:: What you will do ::
Your output should be one number, which is how many lines in the material contain "object".

:: Given data ::
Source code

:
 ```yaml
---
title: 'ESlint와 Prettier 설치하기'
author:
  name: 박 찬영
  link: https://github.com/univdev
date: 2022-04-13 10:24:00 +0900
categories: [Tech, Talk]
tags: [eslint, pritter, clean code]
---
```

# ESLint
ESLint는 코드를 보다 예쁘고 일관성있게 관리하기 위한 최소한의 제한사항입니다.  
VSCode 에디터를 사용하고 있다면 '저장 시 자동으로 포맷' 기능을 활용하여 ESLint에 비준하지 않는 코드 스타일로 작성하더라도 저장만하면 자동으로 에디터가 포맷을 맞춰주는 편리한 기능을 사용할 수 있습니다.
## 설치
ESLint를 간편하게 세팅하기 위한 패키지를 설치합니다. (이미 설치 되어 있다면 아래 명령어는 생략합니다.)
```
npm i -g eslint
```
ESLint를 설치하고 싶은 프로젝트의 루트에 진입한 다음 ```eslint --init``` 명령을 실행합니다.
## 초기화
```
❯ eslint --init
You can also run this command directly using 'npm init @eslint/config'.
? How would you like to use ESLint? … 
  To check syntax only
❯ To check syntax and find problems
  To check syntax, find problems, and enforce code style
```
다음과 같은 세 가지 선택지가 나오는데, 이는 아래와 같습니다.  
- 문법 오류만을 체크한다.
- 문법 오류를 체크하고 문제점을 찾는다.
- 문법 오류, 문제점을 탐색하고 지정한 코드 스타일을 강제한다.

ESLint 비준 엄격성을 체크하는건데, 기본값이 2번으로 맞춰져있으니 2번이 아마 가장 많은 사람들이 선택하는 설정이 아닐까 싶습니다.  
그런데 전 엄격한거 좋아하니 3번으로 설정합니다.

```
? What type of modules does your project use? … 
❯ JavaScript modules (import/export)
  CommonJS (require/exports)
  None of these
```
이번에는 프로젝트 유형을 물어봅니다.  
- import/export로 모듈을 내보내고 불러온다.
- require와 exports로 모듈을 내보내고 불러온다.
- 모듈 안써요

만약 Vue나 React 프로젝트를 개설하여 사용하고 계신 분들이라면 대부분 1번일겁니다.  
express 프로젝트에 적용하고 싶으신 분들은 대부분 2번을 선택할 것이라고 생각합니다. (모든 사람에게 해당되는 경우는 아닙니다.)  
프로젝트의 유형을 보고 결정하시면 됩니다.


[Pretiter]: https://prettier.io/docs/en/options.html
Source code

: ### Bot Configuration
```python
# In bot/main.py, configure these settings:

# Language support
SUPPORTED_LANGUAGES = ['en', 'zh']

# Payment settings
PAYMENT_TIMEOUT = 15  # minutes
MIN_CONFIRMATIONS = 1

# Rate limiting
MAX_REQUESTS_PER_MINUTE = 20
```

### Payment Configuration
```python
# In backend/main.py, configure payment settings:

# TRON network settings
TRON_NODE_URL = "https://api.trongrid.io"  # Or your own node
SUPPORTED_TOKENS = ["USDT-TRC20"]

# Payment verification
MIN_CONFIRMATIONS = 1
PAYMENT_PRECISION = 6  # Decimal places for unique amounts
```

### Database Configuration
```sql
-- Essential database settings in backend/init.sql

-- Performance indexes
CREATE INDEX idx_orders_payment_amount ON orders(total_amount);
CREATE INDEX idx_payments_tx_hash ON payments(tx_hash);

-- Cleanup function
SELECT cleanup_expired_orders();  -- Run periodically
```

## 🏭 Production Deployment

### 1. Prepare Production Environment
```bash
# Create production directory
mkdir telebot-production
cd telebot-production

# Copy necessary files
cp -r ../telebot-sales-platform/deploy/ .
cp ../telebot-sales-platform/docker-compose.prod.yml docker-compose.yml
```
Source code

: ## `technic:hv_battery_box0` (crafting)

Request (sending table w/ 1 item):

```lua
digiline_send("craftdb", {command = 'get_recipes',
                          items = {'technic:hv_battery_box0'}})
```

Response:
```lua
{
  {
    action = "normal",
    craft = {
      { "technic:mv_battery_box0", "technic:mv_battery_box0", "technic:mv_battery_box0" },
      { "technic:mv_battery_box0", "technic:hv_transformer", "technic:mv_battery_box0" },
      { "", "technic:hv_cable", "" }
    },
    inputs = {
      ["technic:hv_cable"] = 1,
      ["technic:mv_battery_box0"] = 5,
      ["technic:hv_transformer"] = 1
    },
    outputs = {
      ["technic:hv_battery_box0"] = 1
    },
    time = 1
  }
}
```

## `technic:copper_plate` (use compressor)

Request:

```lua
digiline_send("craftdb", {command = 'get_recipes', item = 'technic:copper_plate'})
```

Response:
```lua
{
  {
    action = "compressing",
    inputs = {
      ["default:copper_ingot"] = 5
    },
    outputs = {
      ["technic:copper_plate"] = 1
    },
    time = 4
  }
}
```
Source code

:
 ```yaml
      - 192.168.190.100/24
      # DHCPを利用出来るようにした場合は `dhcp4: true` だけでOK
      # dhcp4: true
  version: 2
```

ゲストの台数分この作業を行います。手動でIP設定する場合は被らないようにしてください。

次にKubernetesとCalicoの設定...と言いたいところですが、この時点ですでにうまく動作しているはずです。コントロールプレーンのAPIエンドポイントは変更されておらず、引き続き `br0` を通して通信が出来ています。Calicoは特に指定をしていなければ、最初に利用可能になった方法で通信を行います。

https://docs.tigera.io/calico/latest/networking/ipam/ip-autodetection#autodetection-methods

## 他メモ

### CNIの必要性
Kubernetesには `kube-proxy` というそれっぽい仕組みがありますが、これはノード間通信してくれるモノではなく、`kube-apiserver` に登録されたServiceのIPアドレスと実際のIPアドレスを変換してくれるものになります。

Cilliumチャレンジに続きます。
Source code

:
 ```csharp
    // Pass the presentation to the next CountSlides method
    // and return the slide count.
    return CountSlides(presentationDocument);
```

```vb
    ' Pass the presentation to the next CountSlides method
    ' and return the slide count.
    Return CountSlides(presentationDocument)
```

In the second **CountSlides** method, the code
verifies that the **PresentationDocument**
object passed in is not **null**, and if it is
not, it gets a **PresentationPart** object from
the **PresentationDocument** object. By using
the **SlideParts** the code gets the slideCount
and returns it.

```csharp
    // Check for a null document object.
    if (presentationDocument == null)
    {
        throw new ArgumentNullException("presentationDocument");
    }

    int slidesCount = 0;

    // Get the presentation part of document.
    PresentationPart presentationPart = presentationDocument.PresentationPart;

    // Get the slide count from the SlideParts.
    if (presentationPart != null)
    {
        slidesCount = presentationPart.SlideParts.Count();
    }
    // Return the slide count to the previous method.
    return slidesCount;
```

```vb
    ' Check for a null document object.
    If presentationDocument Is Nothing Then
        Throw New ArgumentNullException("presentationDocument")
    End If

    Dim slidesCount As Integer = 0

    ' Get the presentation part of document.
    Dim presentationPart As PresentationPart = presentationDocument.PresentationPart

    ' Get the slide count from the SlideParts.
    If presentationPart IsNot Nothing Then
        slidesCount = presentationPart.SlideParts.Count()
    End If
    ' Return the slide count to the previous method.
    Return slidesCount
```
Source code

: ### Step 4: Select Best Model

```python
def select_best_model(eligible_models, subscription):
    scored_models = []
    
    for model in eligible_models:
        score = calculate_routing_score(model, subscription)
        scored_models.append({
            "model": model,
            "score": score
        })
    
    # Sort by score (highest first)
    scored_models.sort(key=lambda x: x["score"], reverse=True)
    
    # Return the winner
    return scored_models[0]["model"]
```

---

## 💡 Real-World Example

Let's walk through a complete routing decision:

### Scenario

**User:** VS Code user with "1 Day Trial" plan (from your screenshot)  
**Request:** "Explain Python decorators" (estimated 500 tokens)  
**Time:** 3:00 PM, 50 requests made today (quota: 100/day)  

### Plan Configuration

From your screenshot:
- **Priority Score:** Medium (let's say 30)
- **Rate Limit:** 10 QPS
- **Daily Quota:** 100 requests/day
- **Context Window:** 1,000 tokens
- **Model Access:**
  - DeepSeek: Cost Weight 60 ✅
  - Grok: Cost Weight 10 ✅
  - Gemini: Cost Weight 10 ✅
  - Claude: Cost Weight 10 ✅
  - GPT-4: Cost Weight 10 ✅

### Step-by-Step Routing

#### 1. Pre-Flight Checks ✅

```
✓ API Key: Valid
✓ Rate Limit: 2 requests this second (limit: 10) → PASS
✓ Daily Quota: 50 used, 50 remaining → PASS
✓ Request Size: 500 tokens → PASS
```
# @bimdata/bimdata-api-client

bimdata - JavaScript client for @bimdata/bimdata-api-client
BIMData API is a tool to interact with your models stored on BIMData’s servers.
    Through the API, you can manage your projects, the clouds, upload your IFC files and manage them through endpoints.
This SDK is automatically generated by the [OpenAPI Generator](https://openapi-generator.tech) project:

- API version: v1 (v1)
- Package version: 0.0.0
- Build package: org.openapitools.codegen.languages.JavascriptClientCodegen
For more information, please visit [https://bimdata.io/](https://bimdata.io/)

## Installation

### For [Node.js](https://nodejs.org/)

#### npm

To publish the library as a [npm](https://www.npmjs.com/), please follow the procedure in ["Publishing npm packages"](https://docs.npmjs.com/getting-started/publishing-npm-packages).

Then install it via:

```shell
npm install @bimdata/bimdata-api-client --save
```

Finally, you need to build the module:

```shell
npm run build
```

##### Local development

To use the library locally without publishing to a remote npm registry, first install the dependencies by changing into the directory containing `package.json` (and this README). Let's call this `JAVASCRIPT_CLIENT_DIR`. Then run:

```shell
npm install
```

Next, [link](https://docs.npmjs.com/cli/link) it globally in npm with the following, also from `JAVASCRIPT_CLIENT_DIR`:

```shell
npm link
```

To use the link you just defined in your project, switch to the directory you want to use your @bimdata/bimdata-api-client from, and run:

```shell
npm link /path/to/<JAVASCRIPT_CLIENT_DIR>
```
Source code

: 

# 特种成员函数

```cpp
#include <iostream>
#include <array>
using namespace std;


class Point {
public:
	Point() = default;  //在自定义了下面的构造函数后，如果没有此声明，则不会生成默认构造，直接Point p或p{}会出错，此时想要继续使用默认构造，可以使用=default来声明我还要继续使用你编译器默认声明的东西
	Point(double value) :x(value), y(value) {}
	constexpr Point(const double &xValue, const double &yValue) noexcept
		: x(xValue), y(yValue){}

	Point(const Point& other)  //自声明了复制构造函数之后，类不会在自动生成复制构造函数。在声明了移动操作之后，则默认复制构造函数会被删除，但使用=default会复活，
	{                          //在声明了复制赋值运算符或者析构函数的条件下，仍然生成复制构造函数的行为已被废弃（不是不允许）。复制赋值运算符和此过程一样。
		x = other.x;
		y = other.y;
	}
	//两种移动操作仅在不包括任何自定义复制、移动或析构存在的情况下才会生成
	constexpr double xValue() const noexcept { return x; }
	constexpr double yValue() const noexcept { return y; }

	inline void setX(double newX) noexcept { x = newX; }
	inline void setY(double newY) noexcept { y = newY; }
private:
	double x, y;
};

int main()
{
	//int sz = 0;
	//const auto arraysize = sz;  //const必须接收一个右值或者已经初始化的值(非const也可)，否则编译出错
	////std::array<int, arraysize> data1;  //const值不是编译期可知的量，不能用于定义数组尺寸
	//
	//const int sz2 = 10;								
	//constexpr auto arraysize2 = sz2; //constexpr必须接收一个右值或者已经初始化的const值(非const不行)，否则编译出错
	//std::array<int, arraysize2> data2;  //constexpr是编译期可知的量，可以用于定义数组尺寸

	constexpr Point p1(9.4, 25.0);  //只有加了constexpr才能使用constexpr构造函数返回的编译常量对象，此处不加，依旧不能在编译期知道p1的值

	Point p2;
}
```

:: Response ::
5